Biomarkers are critical to the rational development of medical therapeutics, but significant confusion persists regarding fundamental definitions and concepts involved in their use in research and clinical practice, particularly in the fields of chronic disease and nutrition. Clarification of the definitions of different biomarkers and a better understanding of their appropriate application could result in substantial benefits. This review examines biomarker definitions recently established by the U.S. Food and Drug Administration and the National Institutes of Health as part of their joint Biomarkers, EndpointS, and other Tools (BEST) resource. These definitions are placed in context of their respective uses in patient care, clinical research, or therapeutic development. We explore the distinctions between biomarkers and clinical outcome assessments and discuss the specific definitions and applications of diagnostic, monitoring, pharmacodynamic/response, predictive, prognostic, safety, and susceptibility/risk biomarkers. We also explore the implications of current biomarker development trends, including complex composite biomarkers and digital biomarkers derived from sensors and mobile technologies. Finally, we discuss the challenges and potential benefits of biomarker-driven predictive toxicology and systems pharmacology, the need to ensure quality and reproducibility of the science underlying biomarker development, and the importance of fostering collaboration across the entire ecosystem of medical product development.


What is Breath Biopsy™?

The Breath Biopsy™ concept was recently presented by Dr. Julian Renpenning (here). Briefly:

Exhaled breath is more than just air; it contains over 1,000 volatile organic compounds (VOC) as well as microscopic aerosol particles, also known as respiratory droplets, originating from the lungs and airways. Both VOCs and breath aerosol represent rich sources of biological information. Conclusively, Breath Biopsy provides an entirely new way to access this information by collecting and analyzing breath samples. This makes it possible to: 

  • Investigate biomarkers for disease early detection
  • Stratify patients by phenotype for precision medicine
  • Detect and monitor response to treatments
  • Measure exposure to hazardous substances and their impact on the body

Unlike liquid and tissue biopsies, which require blood or tissue samples to be taken, Breath Biopsy provides a completely non-invasive solution that maximizes patient comfort.
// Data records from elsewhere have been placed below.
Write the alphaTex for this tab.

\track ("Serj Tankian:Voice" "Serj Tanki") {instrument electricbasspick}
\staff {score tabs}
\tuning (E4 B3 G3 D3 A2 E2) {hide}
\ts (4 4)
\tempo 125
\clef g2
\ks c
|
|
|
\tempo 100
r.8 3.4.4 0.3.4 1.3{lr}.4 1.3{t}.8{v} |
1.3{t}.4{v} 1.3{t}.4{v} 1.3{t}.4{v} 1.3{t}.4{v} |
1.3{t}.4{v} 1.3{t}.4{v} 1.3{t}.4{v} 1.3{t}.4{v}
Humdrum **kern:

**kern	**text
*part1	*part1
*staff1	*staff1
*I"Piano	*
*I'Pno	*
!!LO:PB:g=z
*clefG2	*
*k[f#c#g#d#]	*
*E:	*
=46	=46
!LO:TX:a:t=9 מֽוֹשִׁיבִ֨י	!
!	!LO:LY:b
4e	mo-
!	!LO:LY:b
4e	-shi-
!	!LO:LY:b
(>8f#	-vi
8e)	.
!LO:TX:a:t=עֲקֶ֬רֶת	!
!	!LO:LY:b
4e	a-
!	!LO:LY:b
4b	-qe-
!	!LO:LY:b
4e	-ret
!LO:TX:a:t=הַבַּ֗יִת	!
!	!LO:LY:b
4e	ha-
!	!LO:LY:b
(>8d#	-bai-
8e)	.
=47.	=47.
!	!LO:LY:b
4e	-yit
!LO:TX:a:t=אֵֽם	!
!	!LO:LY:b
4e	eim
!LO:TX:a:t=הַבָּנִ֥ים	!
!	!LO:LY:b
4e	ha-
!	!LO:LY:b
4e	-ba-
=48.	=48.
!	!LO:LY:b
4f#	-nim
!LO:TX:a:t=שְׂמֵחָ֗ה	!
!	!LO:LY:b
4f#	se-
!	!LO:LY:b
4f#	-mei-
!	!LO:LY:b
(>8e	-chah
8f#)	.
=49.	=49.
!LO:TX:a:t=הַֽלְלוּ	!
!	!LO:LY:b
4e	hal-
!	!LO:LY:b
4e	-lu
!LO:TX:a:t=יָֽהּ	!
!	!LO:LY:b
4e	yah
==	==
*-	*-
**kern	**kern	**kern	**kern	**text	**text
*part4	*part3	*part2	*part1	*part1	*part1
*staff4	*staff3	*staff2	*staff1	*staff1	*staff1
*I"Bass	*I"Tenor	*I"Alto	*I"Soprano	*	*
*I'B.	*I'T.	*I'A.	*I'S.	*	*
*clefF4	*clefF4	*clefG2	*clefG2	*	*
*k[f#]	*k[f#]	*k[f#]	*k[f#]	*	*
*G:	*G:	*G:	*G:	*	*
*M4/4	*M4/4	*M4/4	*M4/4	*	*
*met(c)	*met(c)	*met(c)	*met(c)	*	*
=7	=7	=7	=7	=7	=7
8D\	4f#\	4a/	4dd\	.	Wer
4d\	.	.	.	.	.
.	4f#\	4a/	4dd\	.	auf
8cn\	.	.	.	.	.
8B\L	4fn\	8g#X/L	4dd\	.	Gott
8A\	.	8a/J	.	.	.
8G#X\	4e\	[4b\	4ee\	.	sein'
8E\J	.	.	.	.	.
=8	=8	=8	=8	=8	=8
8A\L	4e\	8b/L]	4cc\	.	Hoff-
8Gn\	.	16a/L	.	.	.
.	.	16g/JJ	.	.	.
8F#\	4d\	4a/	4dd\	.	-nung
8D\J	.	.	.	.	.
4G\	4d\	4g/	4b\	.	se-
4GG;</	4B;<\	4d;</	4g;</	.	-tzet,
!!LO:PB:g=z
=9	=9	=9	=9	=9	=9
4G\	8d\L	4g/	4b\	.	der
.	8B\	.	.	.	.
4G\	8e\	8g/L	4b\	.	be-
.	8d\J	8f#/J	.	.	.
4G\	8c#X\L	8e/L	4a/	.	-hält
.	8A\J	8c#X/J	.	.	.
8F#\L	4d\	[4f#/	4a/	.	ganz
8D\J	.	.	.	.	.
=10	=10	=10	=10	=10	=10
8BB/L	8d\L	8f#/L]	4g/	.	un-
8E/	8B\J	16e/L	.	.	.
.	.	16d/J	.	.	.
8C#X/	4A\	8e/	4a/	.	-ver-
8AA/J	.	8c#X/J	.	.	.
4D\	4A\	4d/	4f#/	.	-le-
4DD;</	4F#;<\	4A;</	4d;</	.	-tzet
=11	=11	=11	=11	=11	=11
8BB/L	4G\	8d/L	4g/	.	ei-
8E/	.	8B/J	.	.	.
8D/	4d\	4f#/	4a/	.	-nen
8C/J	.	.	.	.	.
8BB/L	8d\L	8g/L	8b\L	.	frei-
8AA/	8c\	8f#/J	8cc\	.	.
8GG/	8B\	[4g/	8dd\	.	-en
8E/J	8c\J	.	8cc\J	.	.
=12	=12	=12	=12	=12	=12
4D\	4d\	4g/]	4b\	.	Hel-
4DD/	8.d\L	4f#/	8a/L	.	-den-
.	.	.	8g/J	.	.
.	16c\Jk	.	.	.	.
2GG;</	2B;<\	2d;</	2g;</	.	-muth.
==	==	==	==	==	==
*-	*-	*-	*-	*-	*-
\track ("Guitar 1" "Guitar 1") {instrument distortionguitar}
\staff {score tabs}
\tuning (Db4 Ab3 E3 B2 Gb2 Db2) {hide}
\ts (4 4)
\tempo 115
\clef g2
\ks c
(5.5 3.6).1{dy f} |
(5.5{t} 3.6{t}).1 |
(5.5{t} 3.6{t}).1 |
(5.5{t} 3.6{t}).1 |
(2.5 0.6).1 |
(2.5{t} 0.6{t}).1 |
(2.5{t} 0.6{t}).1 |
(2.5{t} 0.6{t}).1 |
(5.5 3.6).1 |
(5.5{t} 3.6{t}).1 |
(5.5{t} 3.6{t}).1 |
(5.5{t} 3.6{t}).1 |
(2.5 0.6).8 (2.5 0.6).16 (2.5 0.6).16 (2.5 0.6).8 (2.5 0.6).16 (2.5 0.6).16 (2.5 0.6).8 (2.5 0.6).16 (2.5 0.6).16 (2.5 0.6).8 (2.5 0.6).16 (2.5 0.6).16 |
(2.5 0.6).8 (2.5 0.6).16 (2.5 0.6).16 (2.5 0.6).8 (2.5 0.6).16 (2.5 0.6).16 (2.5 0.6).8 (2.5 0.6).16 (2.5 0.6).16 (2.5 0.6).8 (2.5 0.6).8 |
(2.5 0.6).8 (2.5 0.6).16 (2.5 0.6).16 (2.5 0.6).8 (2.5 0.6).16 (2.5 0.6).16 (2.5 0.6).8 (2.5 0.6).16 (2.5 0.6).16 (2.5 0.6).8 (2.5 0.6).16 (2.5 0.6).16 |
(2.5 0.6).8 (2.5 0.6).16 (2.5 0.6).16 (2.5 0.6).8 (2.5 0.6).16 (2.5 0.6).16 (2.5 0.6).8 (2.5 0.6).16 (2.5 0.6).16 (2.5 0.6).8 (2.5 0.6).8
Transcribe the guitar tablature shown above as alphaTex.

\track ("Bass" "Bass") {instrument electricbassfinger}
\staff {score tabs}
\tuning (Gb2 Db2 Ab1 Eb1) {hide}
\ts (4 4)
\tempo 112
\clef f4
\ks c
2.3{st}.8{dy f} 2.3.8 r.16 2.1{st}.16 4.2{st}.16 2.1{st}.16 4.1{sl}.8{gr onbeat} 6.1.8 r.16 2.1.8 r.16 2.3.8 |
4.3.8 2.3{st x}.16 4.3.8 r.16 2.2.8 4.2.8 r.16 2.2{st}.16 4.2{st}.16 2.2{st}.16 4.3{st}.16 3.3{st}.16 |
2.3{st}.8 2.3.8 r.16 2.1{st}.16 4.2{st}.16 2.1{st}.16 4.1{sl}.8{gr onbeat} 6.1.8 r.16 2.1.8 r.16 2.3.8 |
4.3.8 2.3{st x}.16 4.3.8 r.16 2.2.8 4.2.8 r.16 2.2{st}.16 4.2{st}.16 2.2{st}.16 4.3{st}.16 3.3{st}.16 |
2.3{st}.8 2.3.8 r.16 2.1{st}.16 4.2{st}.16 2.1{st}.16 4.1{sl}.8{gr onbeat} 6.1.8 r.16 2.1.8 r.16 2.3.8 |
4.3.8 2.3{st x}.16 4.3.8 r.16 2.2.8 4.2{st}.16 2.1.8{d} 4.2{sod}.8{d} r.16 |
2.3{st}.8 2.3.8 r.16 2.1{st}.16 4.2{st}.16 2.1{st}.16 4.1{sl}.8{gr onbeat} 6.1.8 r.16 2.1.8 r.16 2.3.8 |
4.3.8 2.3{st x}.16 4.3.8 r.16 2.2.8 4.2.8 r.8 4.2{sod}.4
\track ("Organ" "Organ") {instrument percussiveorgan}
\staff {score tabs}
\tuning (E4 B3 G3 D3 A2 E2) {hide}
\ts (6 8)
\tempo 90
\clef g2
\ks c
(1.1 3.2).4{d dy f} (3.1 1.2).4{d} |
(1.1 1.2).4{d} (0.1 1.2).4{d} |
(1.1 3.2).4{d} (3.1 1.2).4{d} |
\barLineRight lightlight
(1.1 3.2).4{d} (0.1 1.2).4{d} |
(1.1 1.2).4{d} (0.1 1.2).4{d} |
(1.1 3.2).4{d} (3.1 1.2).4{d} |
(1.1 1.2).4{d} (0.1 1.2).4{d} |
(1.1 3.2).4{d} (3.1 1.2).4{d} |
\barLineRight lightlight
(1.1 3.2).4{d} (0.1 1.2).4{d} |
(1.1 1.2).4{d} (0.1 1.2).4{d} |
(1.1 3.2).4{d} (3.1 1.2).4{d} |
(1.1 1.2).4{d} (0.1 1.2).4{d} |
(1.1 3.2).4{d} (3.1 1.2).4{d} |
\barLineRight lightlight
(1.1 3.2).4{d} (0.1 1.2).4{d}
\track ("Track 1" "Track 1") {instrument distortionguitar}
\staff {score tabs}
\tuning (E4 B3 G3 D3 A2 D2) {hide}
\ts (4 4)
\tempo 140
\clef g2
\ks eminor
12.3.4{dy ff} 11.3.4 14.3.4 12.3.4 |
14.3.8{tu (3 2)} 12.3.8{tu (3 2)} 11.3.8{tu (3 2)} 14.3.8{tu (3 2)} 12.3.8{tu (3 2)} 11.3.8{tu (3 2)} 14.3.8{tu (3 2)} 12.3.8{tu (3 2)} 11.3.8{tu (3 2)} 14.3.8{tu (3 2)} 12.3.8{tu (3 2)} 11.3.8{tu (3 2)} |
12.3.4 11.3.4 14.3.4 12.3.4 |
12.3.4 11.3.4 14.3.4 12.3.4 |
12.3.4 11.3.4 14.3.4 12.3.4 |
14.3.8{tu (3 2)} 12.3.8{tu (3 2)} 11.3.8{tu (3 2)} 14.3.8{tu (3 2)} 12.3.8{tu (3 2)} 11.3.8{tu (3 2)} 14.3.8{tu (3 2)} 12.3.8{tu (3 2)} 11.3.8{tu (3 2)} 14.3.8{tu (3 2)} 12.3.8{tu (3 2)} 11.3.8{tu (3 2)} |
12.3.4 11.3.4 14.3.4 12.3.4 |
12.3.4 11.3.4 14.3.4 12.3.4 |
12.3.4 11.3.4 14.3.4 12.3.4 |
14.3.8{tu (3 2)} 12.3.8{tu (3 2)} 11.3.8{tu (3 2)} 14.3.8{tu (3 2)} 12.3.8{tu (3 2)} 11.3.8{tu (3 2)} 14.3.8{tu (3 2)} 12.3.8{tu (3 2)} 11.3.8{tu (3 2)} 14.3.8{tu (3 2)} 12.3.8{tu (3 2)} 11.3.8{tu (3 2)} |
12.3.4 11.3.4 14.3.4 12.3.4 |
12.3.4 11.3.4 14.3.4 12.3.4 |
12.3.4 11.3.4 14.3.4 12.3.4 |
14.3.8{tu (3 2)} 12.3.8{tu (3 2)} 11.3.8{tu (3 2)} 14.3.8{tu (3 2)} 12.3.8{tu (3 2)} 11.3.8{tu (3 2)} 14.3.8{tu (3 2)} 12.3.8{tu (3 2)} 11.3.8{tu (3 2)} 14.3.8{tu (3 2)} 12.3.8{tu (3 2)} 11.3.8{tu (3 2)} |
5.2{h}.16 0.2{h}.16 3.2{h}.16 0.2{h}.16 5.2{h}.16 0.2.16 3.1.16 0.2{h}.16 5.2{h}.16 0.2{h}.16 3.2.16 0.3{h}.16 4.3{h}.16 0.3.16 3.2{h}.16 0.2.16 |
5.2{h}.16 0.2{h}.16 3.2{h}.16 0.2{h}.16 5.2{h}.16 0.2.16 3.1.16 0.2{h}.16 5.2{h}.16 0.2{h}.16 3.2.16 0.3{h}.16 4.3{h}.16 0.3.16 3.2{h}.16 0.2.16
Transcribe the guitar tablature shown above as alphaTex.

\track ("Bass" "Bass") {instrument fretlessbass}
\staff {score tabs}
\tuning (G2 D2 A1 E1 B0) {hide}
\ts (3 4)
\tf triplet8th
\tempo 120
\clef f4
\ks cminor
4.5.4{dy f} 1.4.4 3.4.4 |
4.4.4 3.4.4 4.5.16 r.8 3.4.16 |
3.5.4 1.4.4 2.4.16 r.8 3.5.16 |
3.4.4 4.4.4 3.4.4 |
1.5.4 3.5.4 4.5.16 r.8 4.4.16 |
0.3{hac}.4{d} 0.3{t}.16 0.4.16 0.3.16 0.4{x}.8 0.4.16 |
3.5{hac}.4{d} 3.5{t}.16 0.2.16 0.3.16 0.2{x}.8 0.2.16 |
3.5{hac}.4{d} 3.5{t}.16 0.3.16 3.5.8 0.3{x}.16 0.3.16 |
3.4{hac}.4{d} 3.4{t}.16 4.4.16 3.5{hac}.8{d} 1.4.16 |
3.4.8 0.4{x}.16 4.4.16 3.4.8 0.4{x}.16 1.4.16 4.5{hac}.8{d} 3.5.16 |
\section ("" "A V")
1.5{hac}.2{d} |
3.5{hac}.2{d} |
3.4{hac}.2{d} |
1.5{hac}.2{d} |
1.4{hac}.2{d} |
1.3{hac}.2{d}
More information could be found here.

Biomarkers Analysis LAB - our mission

The Biomarkers Analysis LAB at the Institute of Electronics AGH is focused on the fundamental research on technical developments for non-invasive biomarkers detection including bio-sensing and gas-sensing techniques, with special emphasis on exhaled breath analysis. 

Our mission is to conduct the research and development of biomarkers detection, that allows clinicians to perform screening tests and detecting various diseases, especially civilization diseases such as diabetes, cancers, and many other metabolic disorders.